AI Changes the Cloud Pattern 

AI workloads are dramatically changing how we think about deployment patterns in cloud-native systems. Traditionally, the industry has worked to separate workloads from infrastructure—abstracting applications away from hardware to support portability. These patterns emerged with the rise of cloud models from hyperscalers, designed to meet a wide range of needs and offer broad, flexible services to everyone. AI workloads and accelerated computing break these patterns. They often rely on very specific physical features of the infrastructure—not just access to GPUs, but also the complex systems that support them, such as accelerated networking (like InfiniBand, NVLink, and RoCE) and high-speed, high-throughput storage.
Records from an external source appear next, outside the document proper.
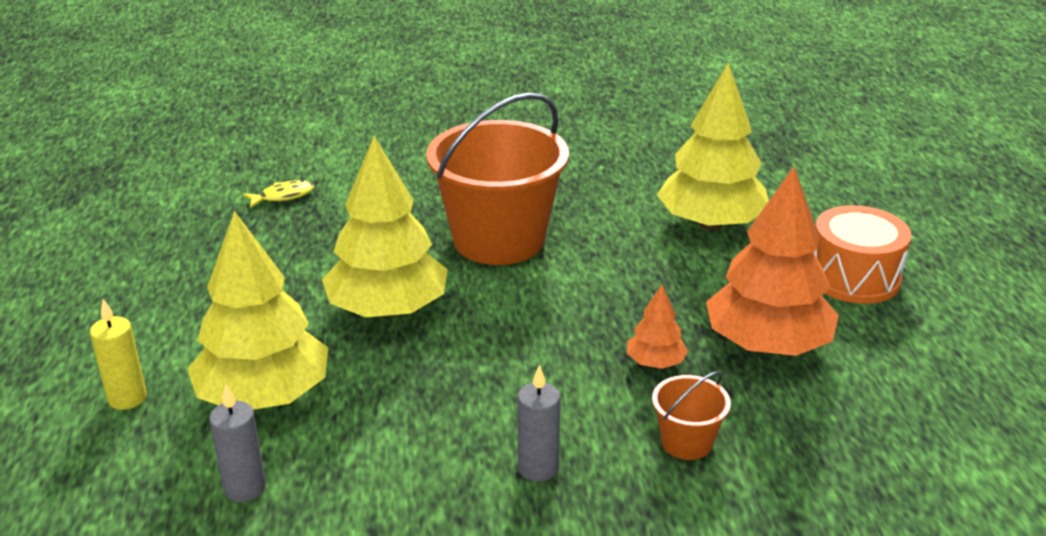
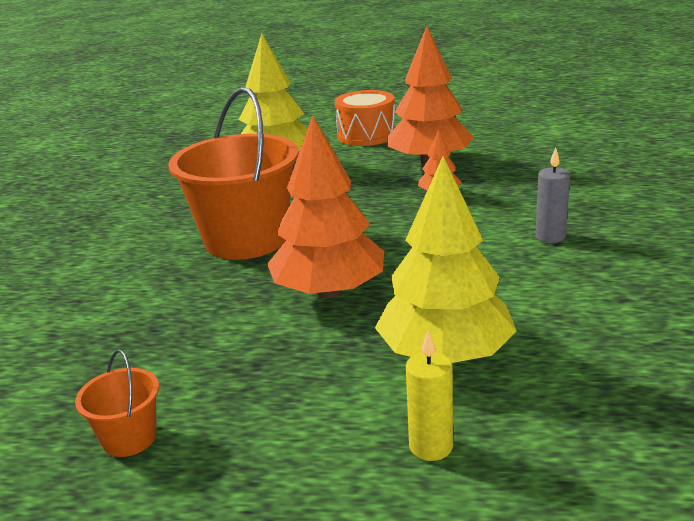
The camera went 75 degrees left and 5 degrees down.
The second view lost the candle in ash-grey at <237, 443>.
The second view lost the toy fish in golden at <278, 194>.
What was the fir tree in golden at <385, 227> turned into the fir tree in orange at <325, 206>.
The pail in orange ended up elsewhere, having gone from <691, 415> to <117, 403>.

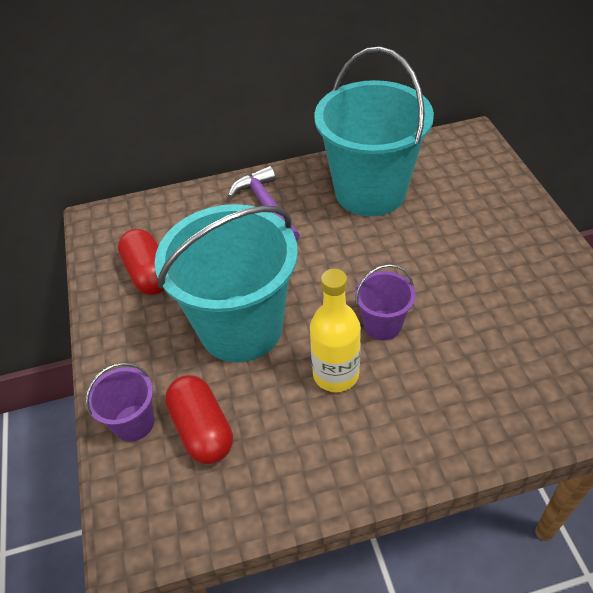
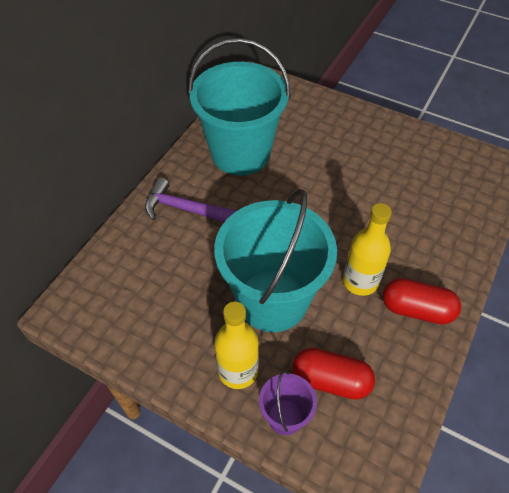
The camera went 50 degrees left and 5 degrees up.
The pill shape in red ended up elsewhere, having gone from <141, 262> to <422, 301>.
The second view lost the pail in violet at <385, 302>.
The second view gained the bottle in golden at <236, 345>.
These specialized resources represent a significant investment, making it essential to maximize return through efficient utilization and workload optimization.  To achieve this, infrastructure must be defined and provisioned dynamically at every layer, while still maintaining strong security and isolation. In short, we need to deliver true, declarative Infrastructure as a Service (IaaS).

Challenges 

Delivering infrastructure for high-performance computing brings unique challenges. These include allocating and slicing GPUs, enabling RDMA networking, meeting advanced scheduling needs, tuning for performance, and efficiently scaling platforms like Kubernetes. The complexity increases when solutions must support multiple, dynamic workloads shared across different users.
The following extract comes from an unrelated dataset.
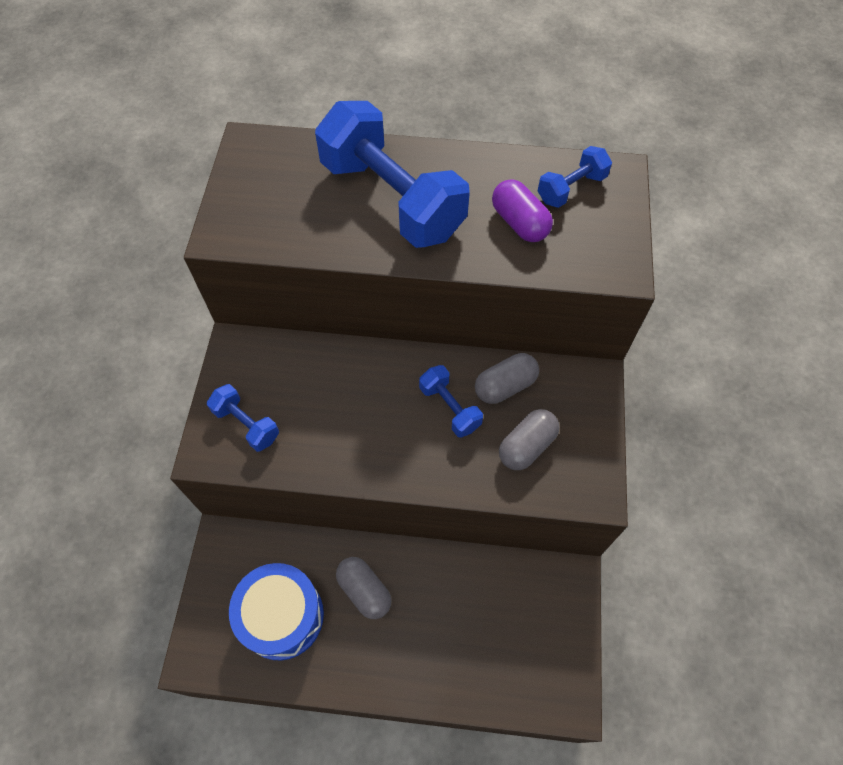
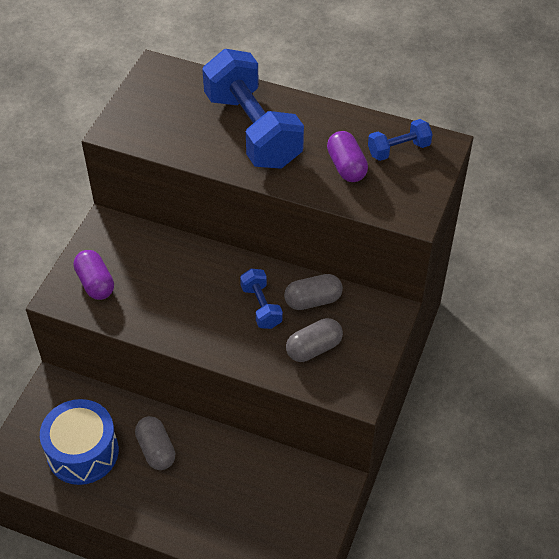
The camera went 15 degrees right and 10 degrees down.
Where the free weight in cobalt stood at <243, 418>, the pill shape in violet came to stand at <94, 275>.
This becomes even harder in environments that require multi-tenancy—such as cloud service providers or developer teams—where users expect the dynamic flexibility of cloud services. As a result, the challenges and complexity only grow.
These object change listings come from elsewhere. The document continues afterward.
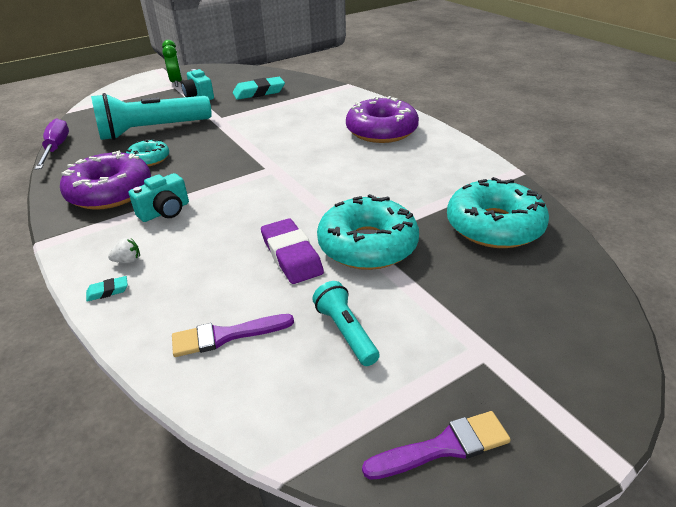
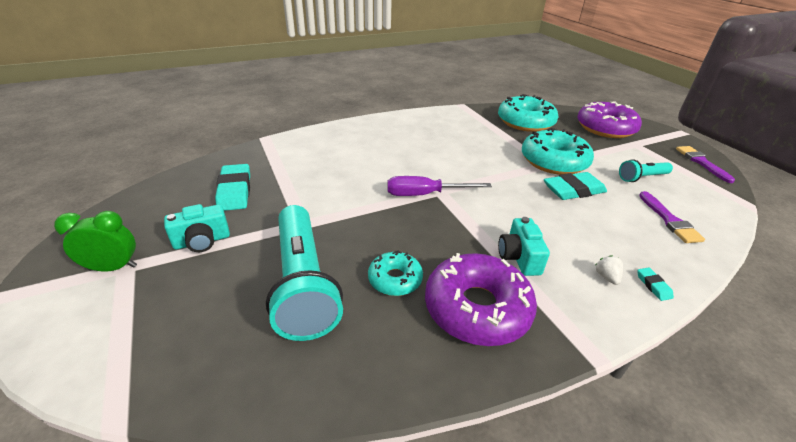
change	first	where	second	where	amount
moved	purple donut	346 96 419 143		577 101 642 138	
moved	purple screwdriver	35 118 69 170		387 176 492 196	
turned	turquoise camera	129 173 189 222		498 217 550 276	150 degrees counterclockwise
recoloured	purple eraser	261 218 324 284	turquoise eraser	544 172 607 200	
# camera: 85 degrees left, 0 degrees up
AI factories must address these challenges across both workload and infrastructure configuration, including:

  • Time to Value: AI infrastructure often needs specialized fine-tuning and setup, taking more time to configure and learn than traditional systems.

  • Multi-tenancy: Supporting multi-tenancy is essential for data security, resource sharing, and managing contention.

  • Data Sovereignty: AI workloads are driven by confidential data and often contain proprietary models and weights. Controlling where and how this data is used is critical.

  • Scale and Sprawl: The infrastructure used for AI is typically either comprised of a large number of compute systems or highly distributed for edge and IoT-type workloads. 

  • Resource Scarcity: GPUs and other key compute resources are scarce, so they must be shared and used wherever they’re available.

  • Skills Gap: Many AI projects are run by data scientists or developers who are not infrastructure specialists and don’t want to be.

Cloud and GPU as a Service Providers 

Cloud and GPU as a Service (CSP and GPUaaS) providers also have a unique set of challenges they must overcome to provide multi-tenant services. The requirements for these environments include:

  • Compliance with regional and use-case-specific model and data standards​

  • Safeguarding data privacy, business, and application security​

  • Maximizing resource utilization and efficiency

    • Optimization of GPU selection and partitioning

    • Reducing network latency and improving performance

    • Optimizing storage for performance and cost

  • Monitoring for service continuity

    • Tracking CPU and GPU health ​and utilization

    • Detecting failure events in networking, storage, and support infrastructure

    • Benchmarking model and application performance and latency

  • Rapidly iterating and deploying models​ and applications

  • Tracking and managing costs effectively ​

  • Managing all of the above swiftly and without service disruption​

  • Ensuring strict tenant isolation at all times

Infrastructure as a Service 

One clear answer to these challenges is to build a comprehensive Infrastructure as a Service (IaaS) solution that lets you define everything you need—declaratively—from bare metal up through the software stack.

To make IaaS work for AI, you need a set of foundational layers that can be combined into flexible, repeatable patterns for service delivery to end users. The key is using templates, so infrastructure can be deployed consistently and configuration drift is prevented.

Conceptual Overview Diagram - Simplified for readability (click to view larger)


With this templating model, you can define services that cover everything from the infrastructure layer up to virtual machines and Kubernetes clusters—making sure the applications get exactly what they need.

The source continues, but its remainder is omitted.